### Material provided
-- Start --

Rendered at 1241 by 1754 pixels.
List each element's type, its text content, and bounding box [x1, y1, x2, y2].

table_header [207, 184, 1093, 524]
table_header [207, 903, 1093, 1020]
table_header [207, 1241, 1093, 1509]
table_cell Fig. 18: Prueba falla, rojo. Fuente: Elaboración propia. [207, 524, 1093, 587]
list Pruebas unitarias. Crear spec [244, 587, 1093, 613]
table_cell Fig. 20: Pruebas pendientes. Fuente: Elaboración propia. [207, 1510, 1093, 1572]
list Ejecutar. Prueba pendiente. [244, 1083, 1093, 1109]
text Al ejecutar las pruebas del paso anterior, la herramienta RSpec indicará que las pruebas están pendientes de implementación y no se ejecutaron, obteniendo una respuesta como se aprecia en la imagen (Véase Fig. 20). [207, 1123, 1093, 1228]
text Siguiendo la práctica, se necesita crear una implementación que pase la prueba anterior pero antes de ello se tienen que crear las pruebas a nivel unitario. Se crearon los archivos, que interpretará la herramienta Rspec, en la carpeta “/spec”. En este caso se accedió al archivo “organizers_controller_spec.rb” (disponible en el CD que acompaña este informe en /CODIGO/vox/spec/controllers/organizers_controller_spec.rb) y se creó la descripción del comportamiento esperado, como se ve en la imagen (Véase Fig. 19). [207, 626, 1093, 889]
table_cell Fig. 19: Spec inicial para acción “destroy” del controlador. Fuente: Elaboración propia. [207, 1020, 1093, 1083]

-- End --

### What you have to do
Copy every row above word for word, in the same order.

### The solution
Rendered at 1241 by 1754 pixels.
List each element's type, its text content, and bounding box [x1, y1, x2, y2].

table_header [207, 184, 1093, 524]
table_header [207, 903, 1093, 1020]
table_header [207, 1241, 1093, 1509]
table_cell Fig. 18: Prueba falla, rojo. Fuente: Elaboración propia. [207, 524, 1093, 587]
list Pruebas unitarias. Crear spec [244, 587, 1093, 613]
table_cell Fig. 20: Pruebas pendientes. Fuente: Elaboración propia. [207, 1510, 1093, 1572]
list Ejecutar. Prueba pendiente. [244, 1083, 1093, 1109]
text Al ejecutar las pruebas del paso anterior, la herramienta RSpec indicará que las pruebas están pendientes de implementación y no se ejecutaron, obteniendo una respuesta como se aprecia en la imagen (Véase Fig. 20). [207, 1123, 1093, 1228]
text Siguiendo la práctica, se necesita crear una implementación que pase la prueba anterior pero antes de ello se tienen que crear las pruebas a nivel unitario. Se crearon los archivos, que interpretará la herramienta Rspec, en la carpeta “/spec”. En este caso se accedió al archivo “organizers_controller_spec.rb” (disponible en el CD que acompaña este informe en /CODIGO/vox/spec/controllers/organizers_controller_spec.rb) y se creó la descripción del comportamiento esperado, como se ve en la imagen (Véase Fig. 19). [207, 626, 1093, 889]
table_cell Fig. 19: Spec inicial para acción “destroy” del controlador. Fuente: Elaboración propia. [207, 1020, 1093, 1083]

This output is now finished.